Les entreprises de surveillance internationales sont situées dans les pays disposant des technologies les plus sophistiquées, et ils vendent leur technologie dans tous les pays du monde. Cette industrie est, en pratique, non régulée. Les agences de renseignement, les forces militaires et les autorités policières sont donc capables d’intercepter sans être détectées, massivement et dans le plus grand secret, les appels téléphoniques, et de prendre le contrôle d’ordinateurs sans même que le fournisseur d’accès ne s’en rende compte ou n’apporte son aide. La position des utilisateurs peut être suivie à la trace s’ils ont sur eux un téléphone mobile, même si celui-ci est en veille.


Mais les dossiers du “Monde sous surveillance” de WikiLeaks vont plus loin que de simples « bons pays occidentaux » exportant leur technologie à « de mauvais pays en développement ». Les sociétés occidentales vendent aussi un vaste catalogue d’équipements de surveillance aux agences de renseignement occidentales. Dans les histoires classiques d’espionnage, les agences de renseignement comme la DGSE ou le MI5 mettent sur écoute les téléphones d’une ou deux personnes d’intérêt. Lors des dix dernières années, c’est la surveillance de masse sans discrimination qui est devenue la norme. Des sociétés de renseignement comme VASTech ont secrètement vendu des équipements enregistrant de manière permanente les appels téléphoniques de nations entières. D’autres enregistrent la position de tous les téléphones portables d’une ville, avec une précision à 50 mètres. Des systèmes capables d’infecter l’intégralité de personnes d’une population cible utilisant Facebook ou possédant un smartphone sont en vente dans ce marché du renseignement.

Comment les entreprises de surveillance de masse partagent vos données avec l’État

En janvier 2011, la N.S.A. a inauguré un site dans le désert de l’Utah destiné à stocker à jamais des teraoctets de données tant américaines qu’étrangères, afin de les analyser dans les années à venir. Le tout pour 1,5 milliard de dollars.

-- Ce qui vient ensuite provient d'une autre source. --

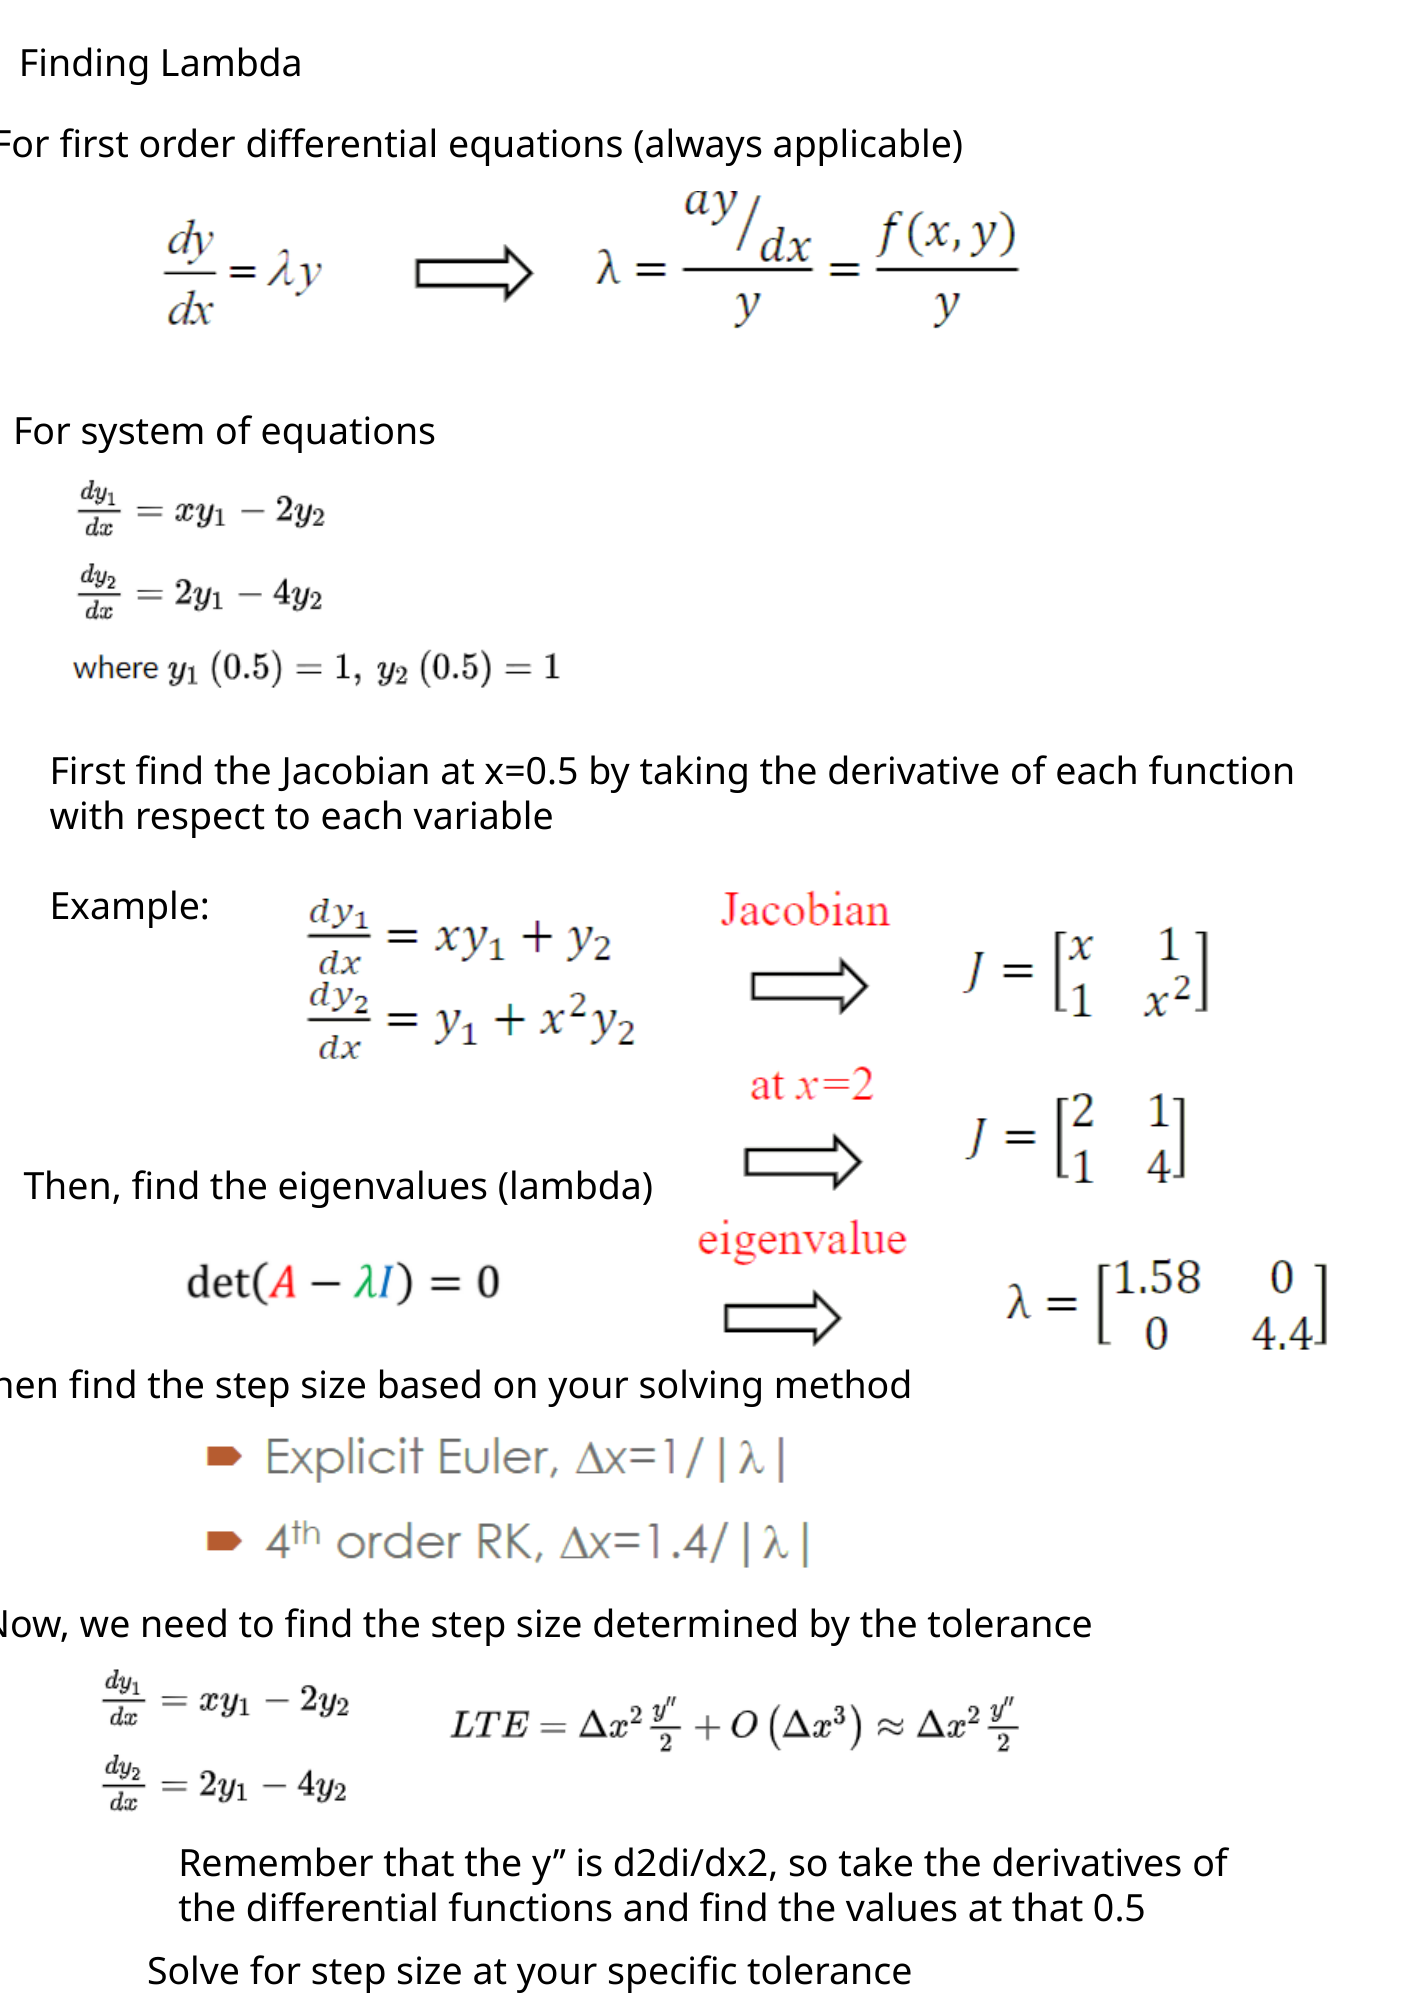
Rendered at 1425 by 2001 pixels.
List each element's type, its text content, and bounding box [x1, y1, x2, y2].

text_box Finding Lambda [4, 32, 318, 92]
text_box For system of equations [0, 399, 452, 460]
text_box For first order differential equations (always applicable) [0, 112, 980, 173]
picture [281, 877, 1364, 1375]
text_box First find the Jacobian at x=0.5 by taking the derivative of each function with respect to each variable Example: [34, 739, 1363, 935]
picture [88, 1654, 361, 1815]
picture [195, 1416, 819, 1593]
picture [55, 460, 596, 702]
text_box Now, we need to find the step size determined by the tolerance [0, 1592, 1109, 1653]
text_box Remember that the y’’ is d2di/dx2, so take the derivatives of the differential functions and find the values at that 0.5 [163, 1831, 1275, 1937]
picture [170, 1250, 508, 1311]
text_box Solve for step size at your specific tolerance [132, 1939, 929, 2000]
text_box Then, find the eigenvalues (lambda) [8, 1154, 281, 1215]
text_box Then find the step size based on your solving method [0, 1353, 929, 1413]
picture [441, 1676, 1031, 1768]
picture [138, 191, 1040, 366]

Les entreprises de télécommunications sont disposées à révéler les données sur leurs clients aux autorités, quel que soit le pays. Les gros titres lors des émeutes au Royaume-Uni en août ont montré comment Research In Motion (RIM), qui commercialise les BlackBerry, a proposé au gouvernement d’identifier ses clients. RIM a participé à des négociations similaires avec les gouvernements indien, libanais, ceux d’Arabie saoudite et des Émirats arabes unis, leur proposant de partager les données issues de BlackBerry Messenger.

Transformer les données en armes tue des innocents

Il existe plusieurs entreprises qui commercialisent actuellement des logiciels d’analyse de données, transformant celles-ci en de puissants outils utilisables par les militaires et les agences de renseignement. Par exemple, dans des bases militaires aux États-Unis, des pilotes de l’Armée de l’Air utilisent un flux vidéo et un joystick pour piloter des drones « Predator » lors de missions de surveillance au Moyen-Orient ou en Asie centrale. Ces données sont accessibles à des membres de la C.I.A. (Central Intelligence Agency) qui s’en servent pour lancer des missiles « Hellfire » sur leurs cibles.

Les représentants de la C.I.A. ont acheté des logiciels leur permettant de corréler instantanément des signaux téléphoniques et des empreintes vocales, pour déterminer l’identité et la position d’individus. L’entreprise Intelligence Integration Systems Inc. (IISI), basée dans l’État du Massachusetts, commercialise dans ce but un logiciel « d’analyse basée sur la position » appelé « Geospatial Toolkit ». Une autre société, Netezza, elle aussi du Massachusetts et qui a acheté ce logiciel, en a prétendument analysé le fonctionnement et en a vendu une version modifiée à la C.I.A., version destinée à équiper des drones pilotés à distance.

IISI, qui indique que son logiciel a une marge d’erreur de plus de 12 mètres, a porté plainte contre Netezza pour empêcher l’utilisation de ce logiciel. Le créateur de la société IISI, Rich Zimmerman, a déclaré devant un tribunal qu’il a été « stupéfait et abasourdi que la C.I.A. envisage de tuer des gens avec mon logiciel qui ne fonctionne pas ».